Xabiachica you're right on all counts except that I thought it was obvious from my post that the NIE and residency are achieved simultaneously if you are coming here to live, or in the case of the OP applying for a job here with the aim of being successful. The point is that employers shouldn't turn away EU applicants on the basis of not having residency YET but as mentioned assist with the necessary paperwork to obtain the NIE with registration of EU citizen's certificate on the scrappy bit of green paper.
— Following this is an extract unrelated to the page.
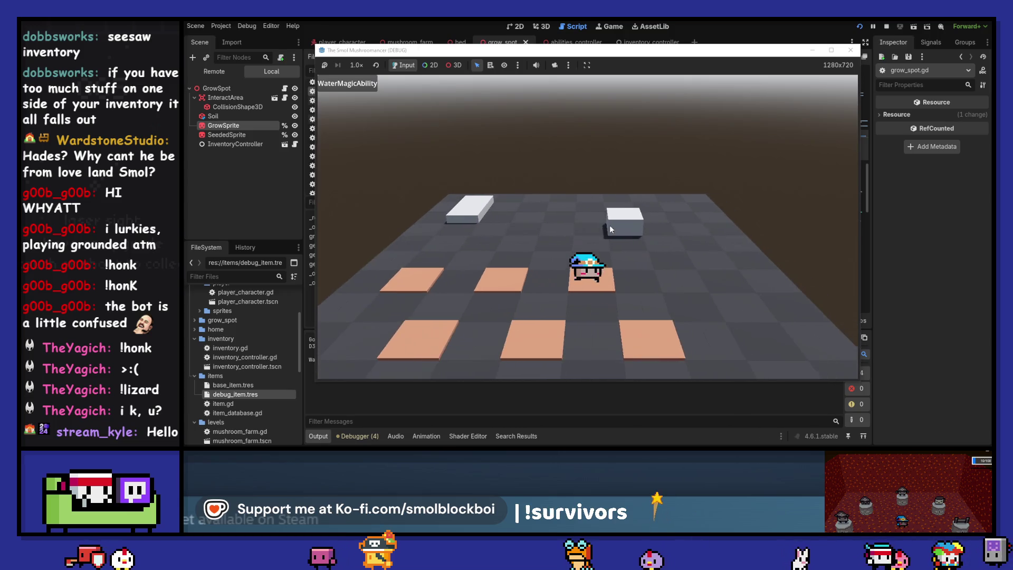
key("d")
I don't recommend the business of getting a non-resident NIE first and going back later for residency - my life is too short to queue twice if I can kill two birds with one stone. 

So in response to roseandians recommended order, I would do it differently.

Depending on your luck (and you moving here is dependent on a job offer - very sensible), I would 

1) Get a job
2) Find accommodation
3) Register with Social Security
4) Provide the SS to your employer, they obtain the 'Alta' form to show you're enrolled - this is sufficient proof of healthcare provision
5) Depending on your region register on the padron (in Valencia you do this before registering as resident, in other regions you have to do it the other way round)
6) Take all your documentation with photocopies and a small stapler (just kidding Xabia) with a smug face to the Extranjeria

On the issue of utility bills - some may agree to keep it in the owner's name, and I think the gas company did that for me, but others rightfully insist that it transfers to the tenant as bill payment is their responsibility after all. Also there are legal issues with giving your bank details for the direct debits and keeping your landlord's name on the record. Getting deposits back at the end of the contract term can be hard enough without getting into argiebargies over who's responsibility it was to pay up - so for me it makes more sense to change the name over. Horses for courses - I just know as a landlord myself in the UK I could never keep a bill in my name when my tenants are in...


----------



## alv3rn (Sep 25, 2013)

Thank you all for the taking the time to help me on this.

Today I got flights to go to Barcelona on 06/10/13 until 17/10/13. Not a lot of time to achieve what I want to accomplish but it's a start. I will send my C.V. out in mass a few days before I go and when I get there i'l go around all the agencies and view some rooms. 

Thank you


----------